Given request: Count the lines in the records below that contain the string "area". Give only the number.
--- Material to process ---
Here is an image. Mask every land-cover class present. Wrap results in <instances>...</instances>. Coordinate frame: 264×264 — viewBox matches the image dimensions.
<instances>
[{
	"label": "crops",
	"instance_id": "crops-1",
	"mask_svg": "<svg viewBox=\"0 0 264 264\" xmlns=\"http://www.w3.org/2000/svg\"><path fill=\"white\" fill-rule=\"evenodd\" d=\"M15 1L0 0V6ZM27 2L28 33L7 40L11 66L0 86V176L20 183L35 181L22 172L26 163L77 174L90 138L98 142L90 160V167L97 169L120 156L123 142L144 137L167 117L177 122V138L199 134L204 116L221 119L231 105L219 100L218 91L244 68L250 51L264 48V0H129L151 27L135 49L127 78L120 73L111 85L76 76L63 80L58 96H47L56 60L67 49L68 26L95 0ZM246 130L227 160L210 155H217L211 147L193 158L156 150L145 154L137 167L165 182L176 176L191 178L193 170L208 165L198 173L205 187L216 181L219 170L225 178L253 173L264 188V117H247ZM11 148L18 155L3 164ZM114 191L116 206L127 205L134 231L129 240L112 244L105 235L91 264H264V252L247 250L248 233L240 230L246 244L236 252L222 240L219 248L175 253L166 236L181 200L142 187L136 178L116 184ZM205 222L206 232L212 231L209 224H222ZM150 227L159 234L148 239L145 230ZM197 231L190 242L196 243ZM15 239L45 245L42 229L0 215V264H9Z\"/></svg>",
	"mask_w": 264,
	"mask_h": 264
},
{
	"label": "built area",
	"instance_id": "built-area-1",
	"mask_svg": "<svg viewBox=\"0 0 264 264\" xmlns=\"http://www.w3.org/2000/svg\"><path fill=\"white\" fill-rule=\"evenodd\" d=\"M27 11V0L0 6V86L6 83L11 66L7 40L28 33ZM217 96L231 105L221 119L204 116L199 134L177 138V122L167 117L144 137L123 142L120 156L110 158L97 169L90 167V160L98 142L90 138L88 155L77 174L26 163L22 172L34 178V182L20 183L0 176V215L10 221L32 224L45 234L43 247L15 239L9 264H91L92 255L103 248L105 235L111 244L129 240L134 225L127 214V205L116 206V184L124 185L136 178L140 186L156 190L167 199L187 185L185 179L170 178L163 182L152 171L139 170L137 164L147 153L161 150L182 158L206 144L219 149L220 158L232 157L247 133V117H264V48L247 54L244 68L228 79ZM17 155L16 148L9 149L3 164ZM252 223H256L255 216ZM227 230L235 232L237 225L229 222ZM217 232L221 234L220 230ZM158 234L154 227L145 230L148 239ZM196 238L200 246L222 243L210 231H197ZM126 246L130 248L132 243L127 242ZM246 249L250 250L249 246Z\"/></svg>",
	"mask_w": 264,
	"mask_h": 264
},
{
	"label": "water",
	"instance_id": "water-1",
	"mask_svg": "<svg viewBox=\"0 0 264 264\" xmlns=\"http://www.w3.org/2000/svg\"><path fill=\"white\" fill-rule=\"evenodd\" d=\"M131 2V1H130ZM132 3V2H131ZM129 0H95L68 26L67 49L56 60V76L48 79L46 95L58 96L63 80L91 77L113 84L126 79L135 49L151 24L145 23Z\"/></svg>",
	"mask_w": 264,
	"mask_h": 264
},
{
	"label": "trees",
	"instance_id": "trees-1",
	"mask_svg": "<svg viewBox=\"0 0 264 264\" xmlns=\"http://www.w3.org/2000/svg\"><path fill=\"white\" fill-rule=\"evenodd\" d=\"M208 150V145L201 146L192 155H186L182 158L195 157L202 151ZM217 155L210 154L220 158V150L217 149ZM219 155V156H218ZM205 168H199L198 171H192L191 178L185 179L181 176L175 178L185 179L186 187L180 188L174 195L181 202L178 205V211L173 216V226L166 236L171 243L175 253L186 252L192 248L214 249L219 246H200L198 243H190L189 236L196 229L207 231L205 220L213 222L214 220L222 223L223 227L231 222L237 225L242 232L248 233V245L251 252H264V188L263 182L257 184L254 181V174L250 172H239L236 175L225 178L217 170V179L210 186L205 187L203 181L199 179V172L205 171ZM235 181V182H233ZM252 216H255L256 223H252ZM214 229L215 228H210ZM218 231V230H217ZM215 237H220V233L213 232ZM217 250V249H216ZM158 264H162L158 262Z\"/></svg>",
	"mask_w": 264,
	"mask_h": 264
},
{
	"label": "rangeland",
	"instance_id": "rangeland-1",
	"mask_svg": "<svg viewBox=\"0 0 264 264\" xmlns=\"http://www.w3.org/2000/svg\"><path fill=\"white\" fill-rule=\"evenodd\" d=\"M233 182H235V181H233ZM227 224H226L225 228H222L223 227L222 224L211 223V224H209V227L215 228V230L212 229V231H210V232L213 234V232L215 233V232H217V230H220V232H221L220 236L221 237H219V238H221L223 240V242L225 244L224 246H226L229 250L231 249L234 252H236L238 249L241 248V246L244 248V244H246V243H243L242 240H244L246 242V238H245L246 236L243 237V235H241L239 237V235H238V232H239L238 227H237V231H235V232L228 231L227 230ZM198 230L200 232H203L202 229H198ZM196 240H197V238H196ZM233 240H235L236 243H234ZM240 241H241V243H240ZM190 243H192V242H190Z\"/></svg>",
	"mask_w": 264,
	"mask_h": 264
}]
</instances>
---
The response: 2